Do you remember Lt. Commander Data from Star Trek? If you do, you probably also remember that Data was much more than a highly advanced and extremely skilled android officer serving the USS Enterprise crew. He was also a complex “being” endowed with many humanlike characteristics, including empathy and compassion, which turned him into a true friend. Now, can you imagine him as your boss? How cool would that be?
While we all know that characters like Star Trek’s Data are fictional, working for a robo-boss is a scenario not that far from reality. Although androids are not living among us—not yet, anyway—many of us already have intelligent apps or machines as “teammates” or “bosses”.
AI software solutions work by collecting data, analysing it, and responding accordingly. However, what’s really great about the most advanced AI models is that they are able to continuously adapt to new data, regardless of how complex it is, and learn from their “own experience”—just like Lt. Commander Data.
Examples? Well, there are plenty of them, from robot vacuum cleaners to self-driving cars. For those who argue the limited capacity of these systems to learn and evolve, here are several amazing technologies equipped with machine learning algorithms, which allow them to improve themselves based on the information they collect:
- Industrial or humanoid robots – Used alongside advanced automation systems in manufacturing, construction, and warehousing sectors, robots are getting better at performing a wide variety of tasks. One example is the humanoid robot used by Amazon in some of its warehouses.
- AI-powered traffic control systems – By providing real-time insights, these systems can help optimise traffic flow, reduce congestion, and improve safety. But they can also connect to other systems for different purposes, such as delivery route optimisation for more reliable and efficient supply chain operations.
- Algorithmic wage-setting systems – These systems can differentiate wage rates automatically, based on different criteria, such as work schedules, amount of work, and location. Likewise, AI algorithms are currently utilised to evaluate retail employees and customer service agents based on their interactions with customers.
- AI chatbots and virtual assistants – These apps have proven to improve customer and agent experience by answering basic questions and reducing wait times. According to a Gartner report, AI chatbots and virtual assistants are expected to handle about 25% of basic interactions by 2027.
- AI-powered air traffic management – Numerous AI technologies are being tested to make air traffic more predictable, efficient, and safe. Air traffic optimisation will also lower fuel consumption and reduce CO2 emissions.
- AI weather apps – AI-based weather forecasting systems can provide highly accurate weather predictions and improve warning times for extreme weather events.
- AI applications in the biomedical engineering field – These apps allow researchers to enhance diagnostic accuracy and offer more personalised treatments. Furthermore, the advent of AI technologies has led to the development of more precise medical devices that can revolutionise preventive healthcare by predicting potential health issues before they become critical.
- Human identification systems – Looking ahead, AI technologies offer promising avenues for future development of advanced biometric interfaces that can significantly enhance security and safety protocols by providing more accurate and reliable facial, speech, iris, and fingerprint verification methods.
- Ride-sharing and food delivery platforms are another good example. In this case, the software solutions powered by advanced AI algorithms can connect customers to businesses and drivers or riders without human intervention. That is possible thanks to AI systems’ ability to automatically collect, analyse, extract, and transfer various types of data over pre-set networks.
These examples are just a glimpse into the diverse applications of AI across different industries. As AI continues to evolve, we will definitely see even more exciting developments in the future. But this promise is not without pitfalls.

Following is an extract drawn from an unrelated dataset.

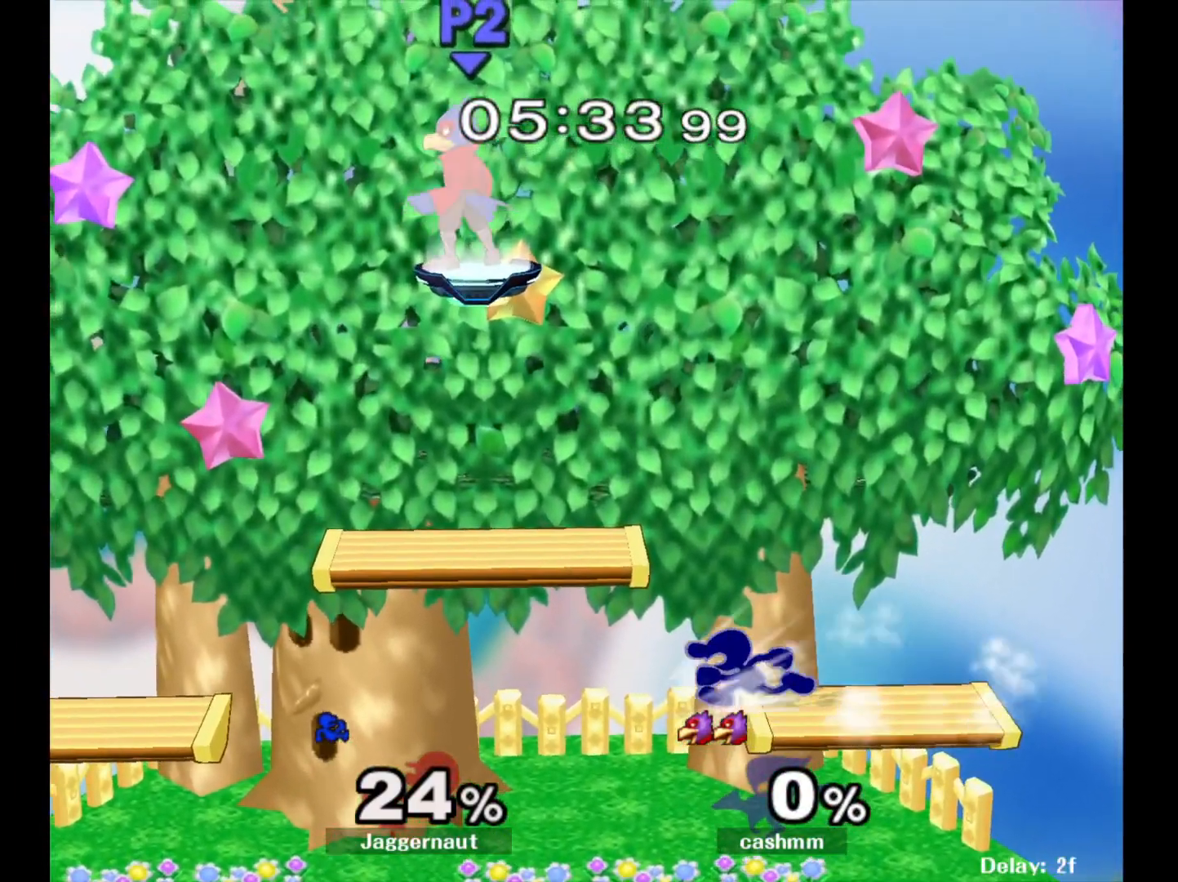
{"buttons": [], "left_stick": "center", "right_stick": "center", "events": [[167, "left_stick", "down-right"], [317, "R1", "down"], [417, "left_stick", "center"], [433, "R1", "up"]]}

The widespread adoption of AI has already led to situations in which flawed decisions were made by algorithms due to a lack of contextual understanding. From algorithmic wage discrimination, unfair penalties, wrongful termination of contracts, and revoked worker access as a result of failed identification checks to selective and biased censorship on different online platforms, a series of cases have proven that AI algorithms currently lack the ability to apply common sense reasoning to real-life scenarios.
As AI is becoming a more integral part of our daily lives, a better regulatory and supervisory framework will be needed in order to ensure greater transparency in AI decision-making processes and protect fundamental human rights, such as freedom of speech and equal pay for doing “equal work”.